━━━━━ Source document

Dataset Creation

class dipm.data.chemical_datasets.dataset_creation.DatasetCreation(config: DatasetCreationConfig)

Class for creating datasets.

post_process_fn

Function to apply to each system after loading.

Type:

Callable[[ChemicalSystem], Any] | None

__init__(config: DatasetCreationConfig)
create_datasets(post_process_fn: Callable[[ChemicalSystem], Any] | None = None) tuple[ConcatDataset, ConcatDataset | None, ConcatDataset | None]

Create dataset from config.

get_train_datasets(post_process_fn: Callable[[ChemicalSystem], Any] | None = None, load_exclusions: bool = True) list[Hdf5Dataset]

List of training datasets.

━━━━━━━━━━
━━━━━ Data shown

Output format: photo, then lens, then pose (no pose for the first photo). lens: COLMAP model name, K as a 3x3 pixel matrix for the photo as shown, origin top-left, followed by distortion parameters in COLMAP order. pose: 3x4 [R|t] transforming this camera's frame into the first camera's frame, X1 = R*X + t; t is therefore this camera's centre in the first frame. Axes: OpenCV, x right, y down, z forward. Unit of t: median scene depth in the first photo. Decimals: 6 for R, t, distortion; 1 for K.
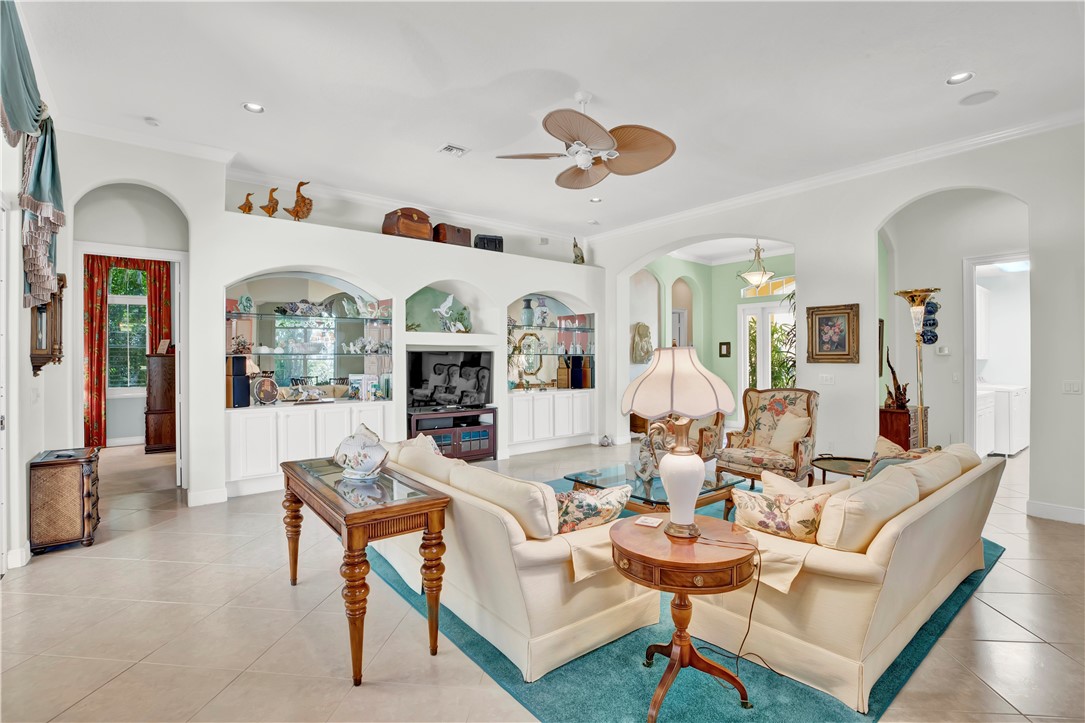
lens RADIAL K [[502.9, 0, 548.2], [0, 502.9, 358.6], [0, 0, 1]] dist [-0.037768, 0.009413]
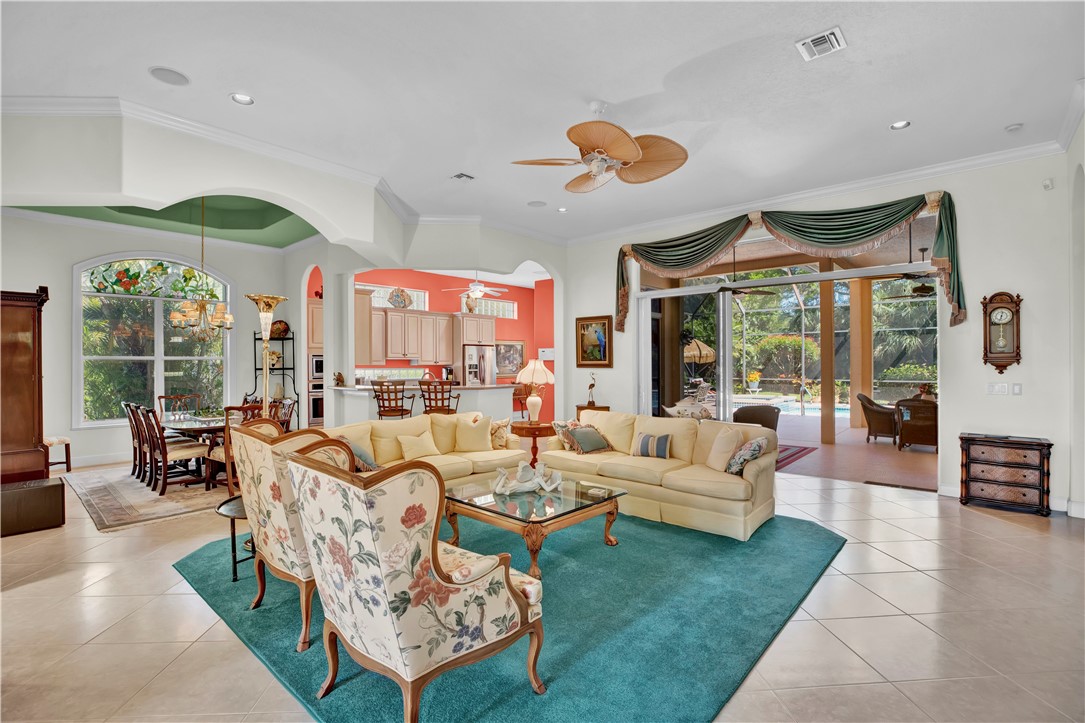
lens RADIAL K [[502.9, 0, 551.8], [0, 502.9, 362.8], [0, 0, 1]] dist [-0.037768, 0.009413]
pose [[-0.987157, 0.006262, -0.159631, 0.205646], [0.005962, 0.999979, 0.002360, -0.002874], [0.159642, 0.001378, -0.987174, 1.286028]]
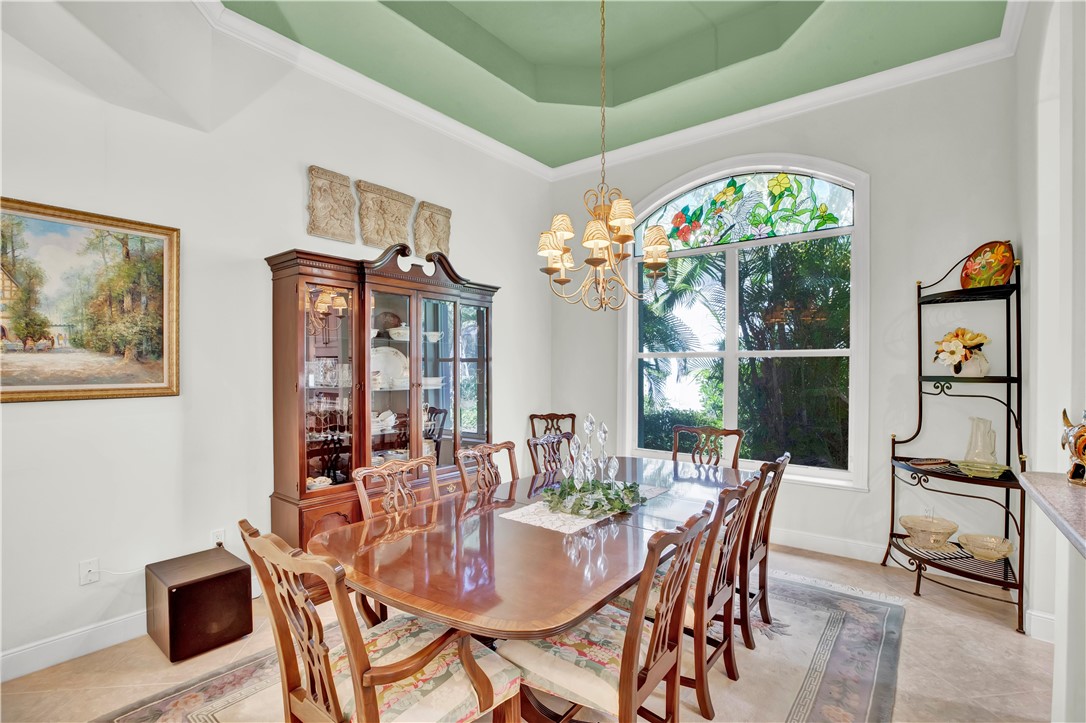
lens RADIAL K [[503.4, 0, 542.4], [0, 503.4, 367.4], [0, 0, 1]] dist [-0.037768, 0.009413]
pose [[-0.210408, 0.000520, 0.977614, 0.362941], [0.006721, 0.999977, 0.000915, -0.001361], [-0.977591, 0.006763, -0.210407, 0.282669]]
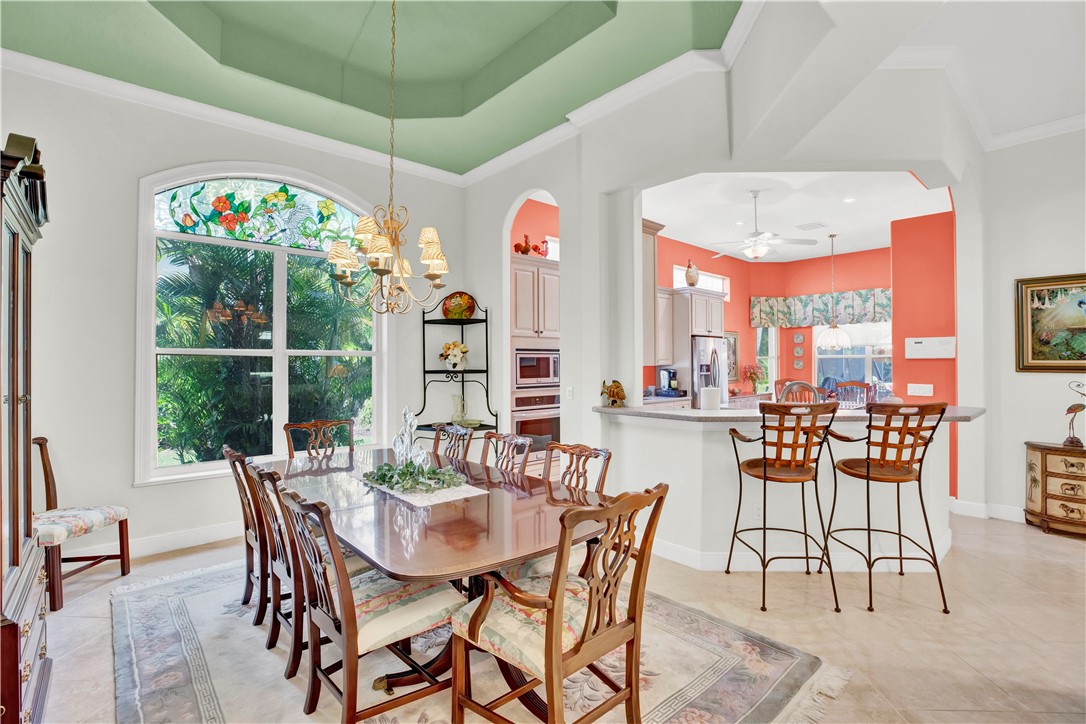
lens RADIAL K [[503.4, 0, 549.1], [0, 503.4, 358.4], [0, 0, 1]] dist [-0.037768, 0.009413]
pose [[-0.999301, 0.002612, -0.037295, 0.632885], [0.002810, 0.999982, -0.005248, -0.004412], [0.037280, -0.005349, -0.999291, 0.619553]]
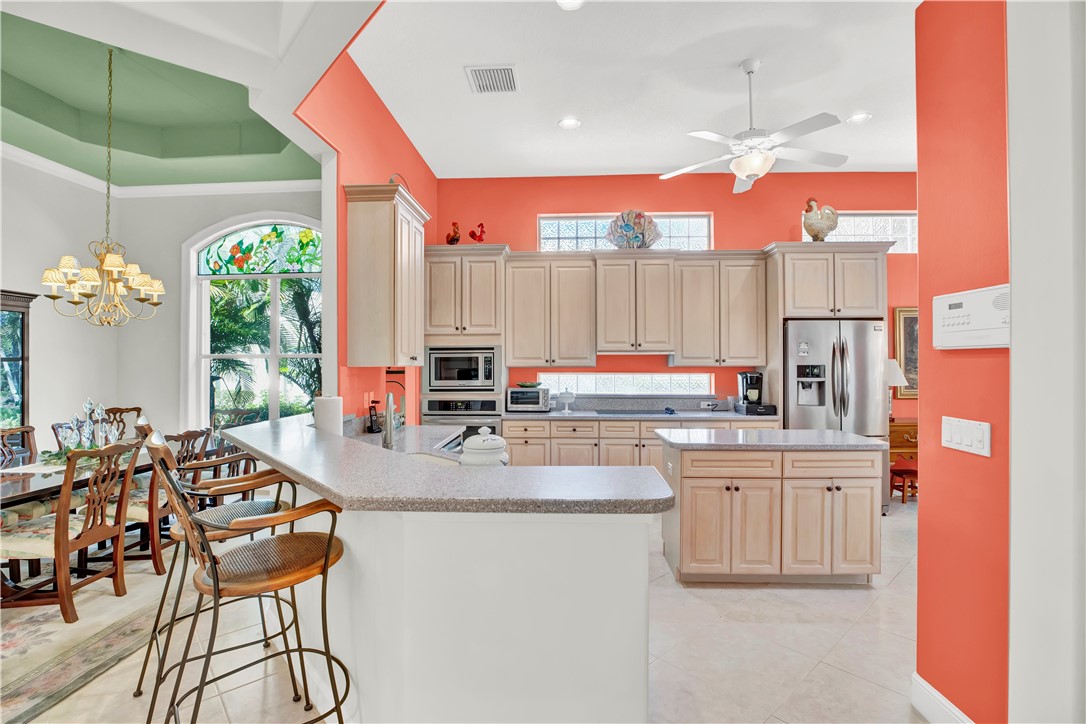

━━━━━━━━━━

Assigned task 1 |
Answer these questions about the DatasetCreation documentation:
(a) What type is given for post_process_fn?
(b) What is the default value of load_exclusions in get_train_datasets?
(c) What return type does get_train_datasets declare?
Assigned task 2 | Extend the DatasetCreation documentation beyond its final line.

Exercise answer 1 |
(a) Callable[[ChemicalSystem], Any] | None
(b) True
(c) list[Hdf5Dataset]

Exercise answer 2 |
get_valid_datasets(post_process_fn: Callable[[ChemicalSystem], Any] | None = None, load_exclusions: bool = True) list[Hdf5Dataset]

List of validation datasets.

get_test_datasets(post_process_fn: Callable[[ChemicalSystem], Any] | None = None, load_exclusions: bool = True) list[Hdf5Dataset]

List of test datasets.

static filter_duplicates(datasets: list[Hdf5Dataset], datasets_to_exclude: list[Hdf5Dataset])

Filter out duplicate datasets.